Para contribuir com a qualificação dos dados e informações colaborativas para melhorar a compreensão e a gestão das questões relacionadas à saúde mental, o coordenador técnico do Conass anunciou ainda o desenvolvimento de um painel analítico pelo Centro de Inteligência Estratégica para Gestão Estadual, que integra dados do Ministério da Justiça, Ministério da Saúde, CNJ e secretarias estaduais.

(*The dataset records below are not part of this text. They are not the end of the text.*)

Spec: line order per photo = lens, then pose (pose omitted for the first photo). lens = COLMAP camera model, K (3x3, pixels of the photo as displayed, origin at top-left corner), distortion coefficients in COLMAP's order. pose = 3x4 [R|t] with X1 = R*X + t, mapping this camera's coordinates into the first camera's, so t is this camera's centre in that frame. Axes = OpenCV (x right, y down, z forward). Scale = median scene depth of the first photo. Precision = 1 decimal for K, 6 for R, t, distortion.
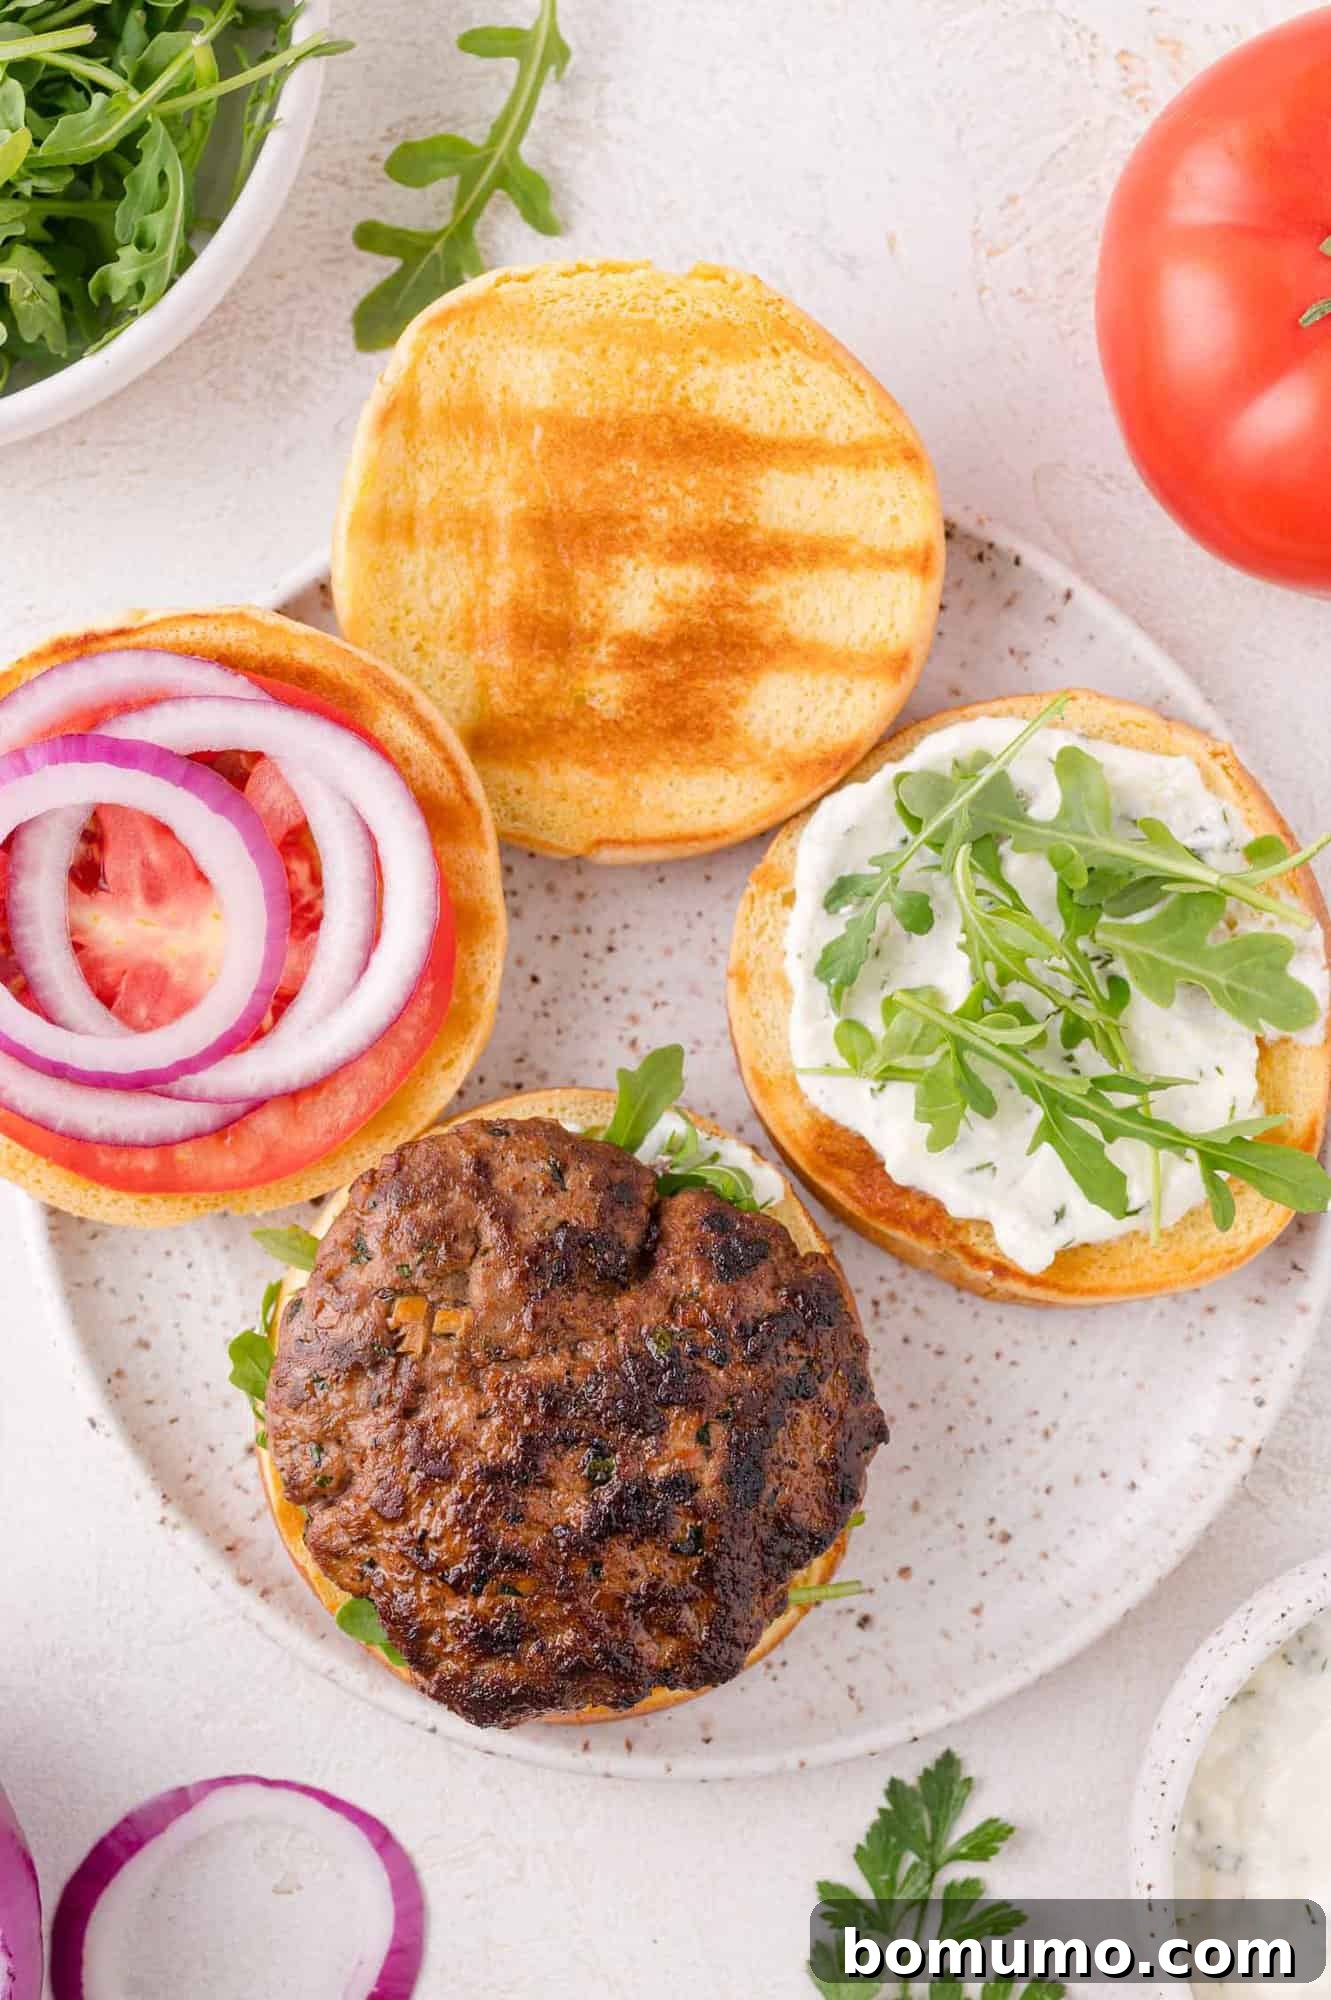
lens RADIAL K [[2930.9, 0, 665.5], [0, 2930.9, 1000.0], [0, 0, 1]] dist [-0.035917, 0.018915]
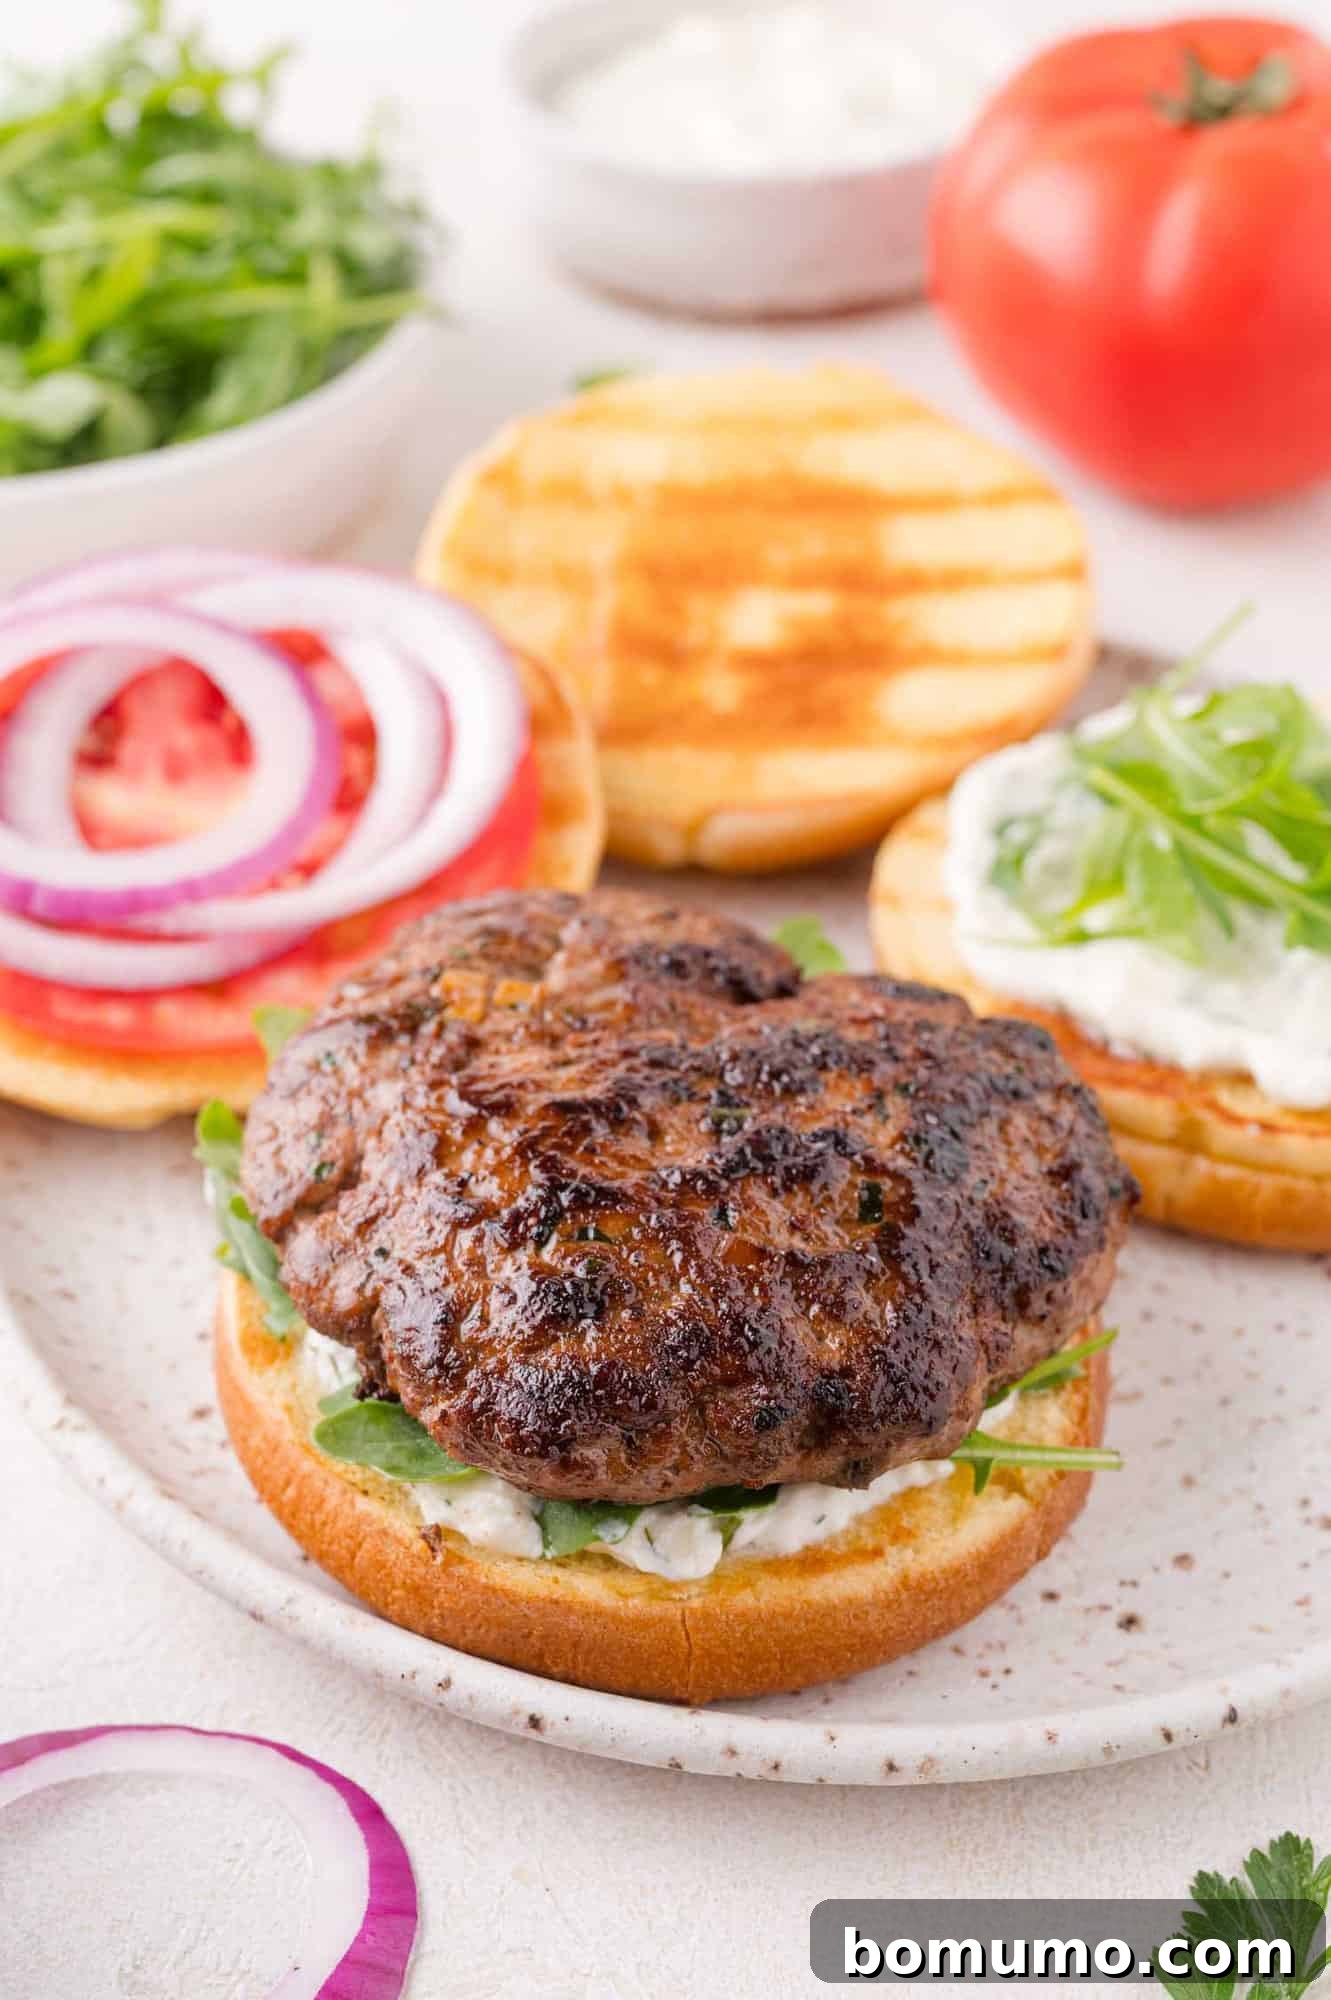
lens RADIAL K [[3076.4, 0, 665.5], [0, 3076.4, 1000.0], [0, 0, 1]] dist [-0.088726, -0.045105]
pose [[0.999958, 0.006425, -0.006516, -0.030350], [-0.009134, 0.657889, -0.753059, 0.644185], [-0.000552, 0.753087, 0.657921, 0.473244]]
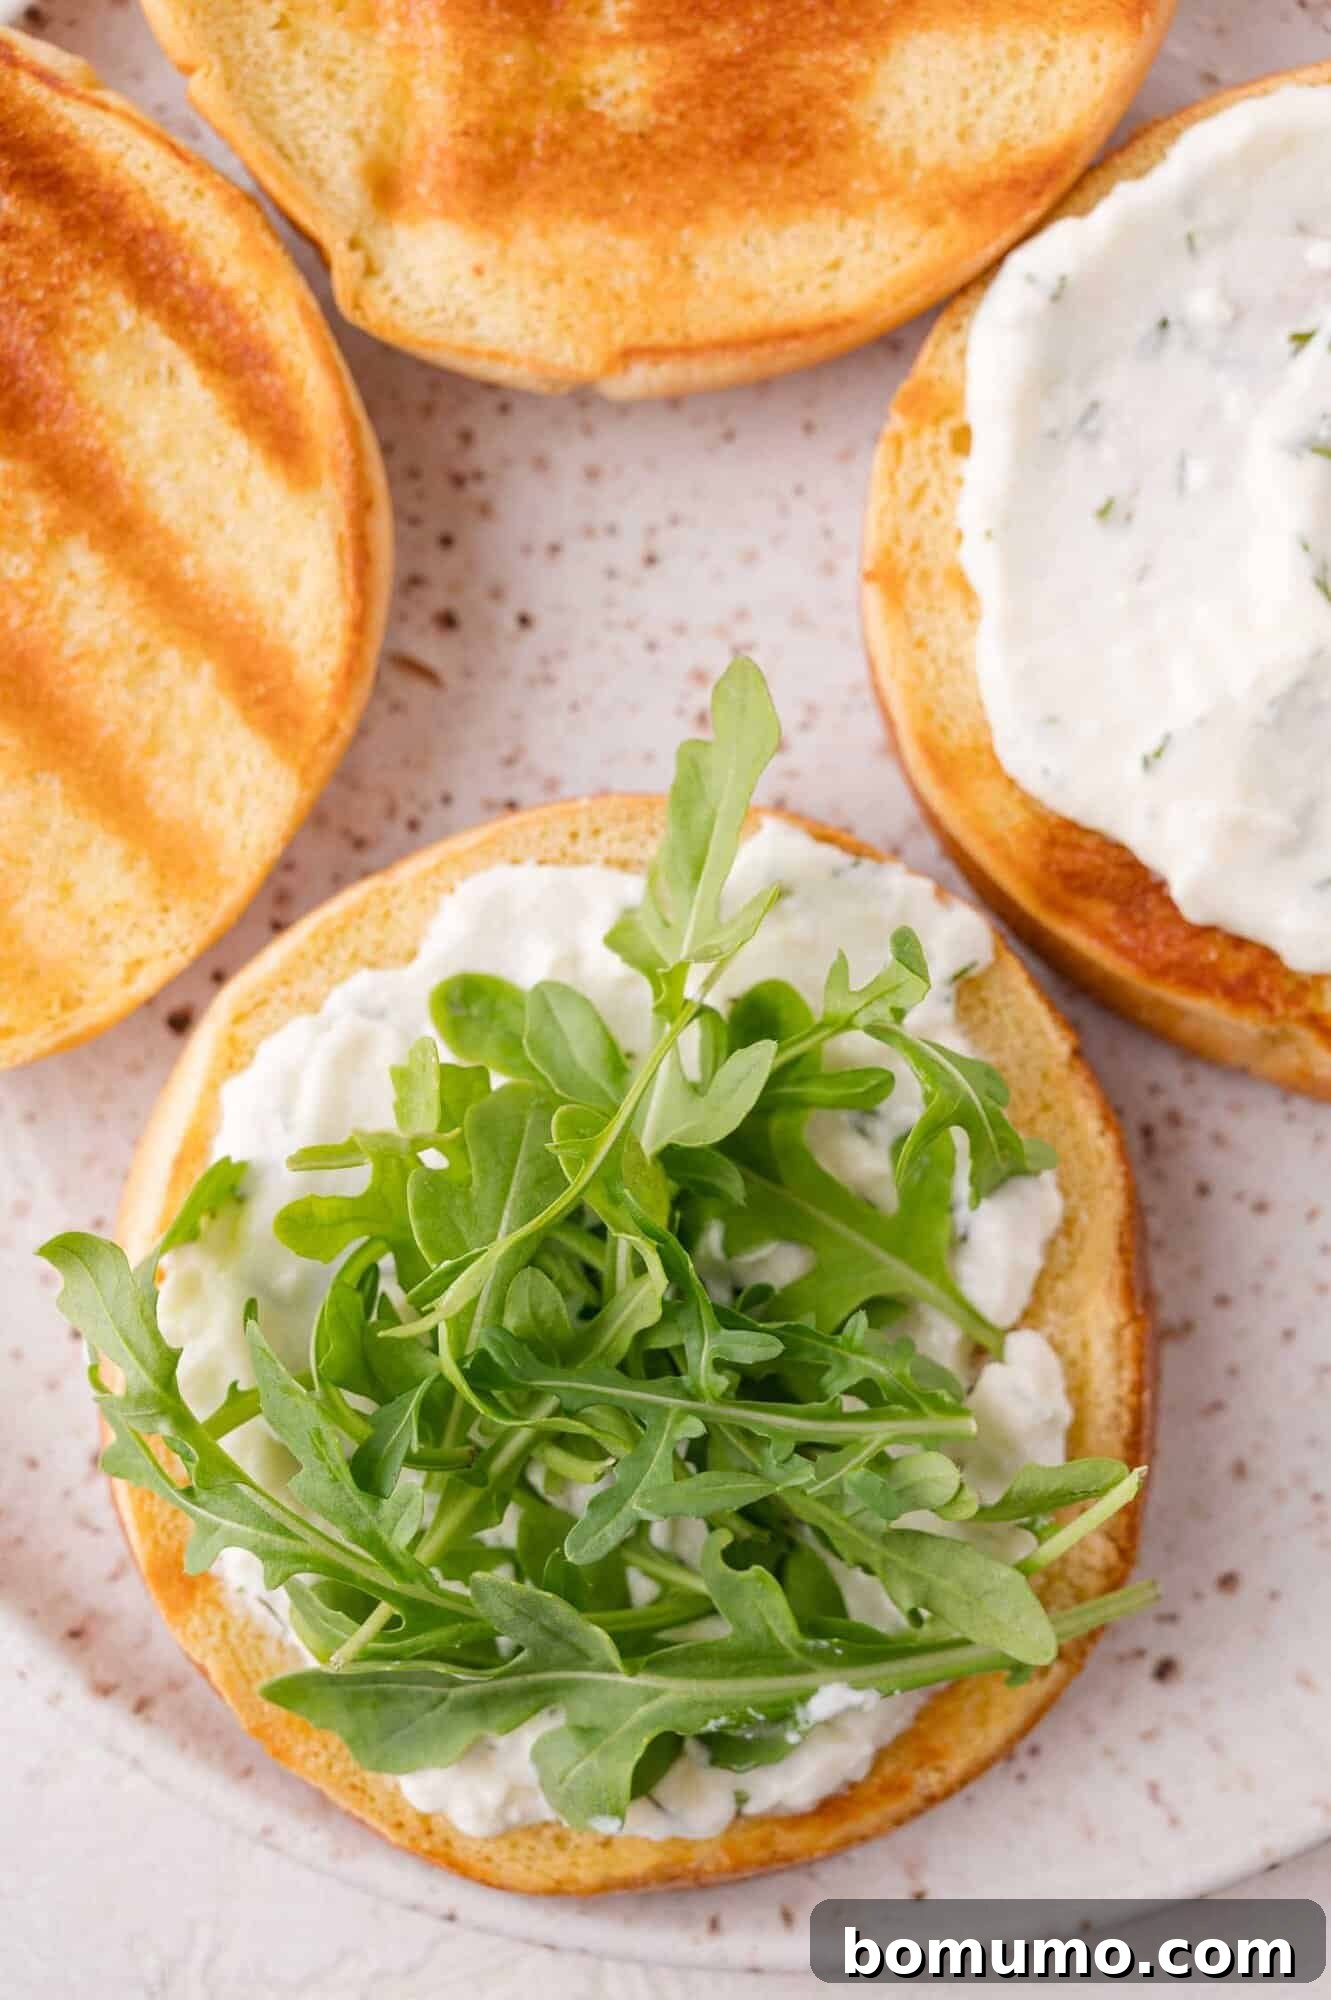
lens RADIAL K [[3076.4, 0, 665.5], [0, 3076.4, 1000.0], [0, 0, 1]] dist [-0.088726, -0.045105]
pose [[0.997149, -0.072046, 0.022425, -0.037511], [0.071031, 0.996539, 0.043187, 0.045543], [-0.025459, -0.041471, 0.998815, 0.404592]]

Presidente do Conselho Nacional de Secretarias Municipais de Saúde, Hisham Mohamad Hamida, destacou como os princípios fundamentais do SUS – como universalidade, integralidade e equidade –, acrescentam desafios à gestão da saúde mental. “Não vejo outra solução que não construirmos em conjunto, e o manual veio para jogar luz nos vários desafios que já enfrentamos no dia a dia”.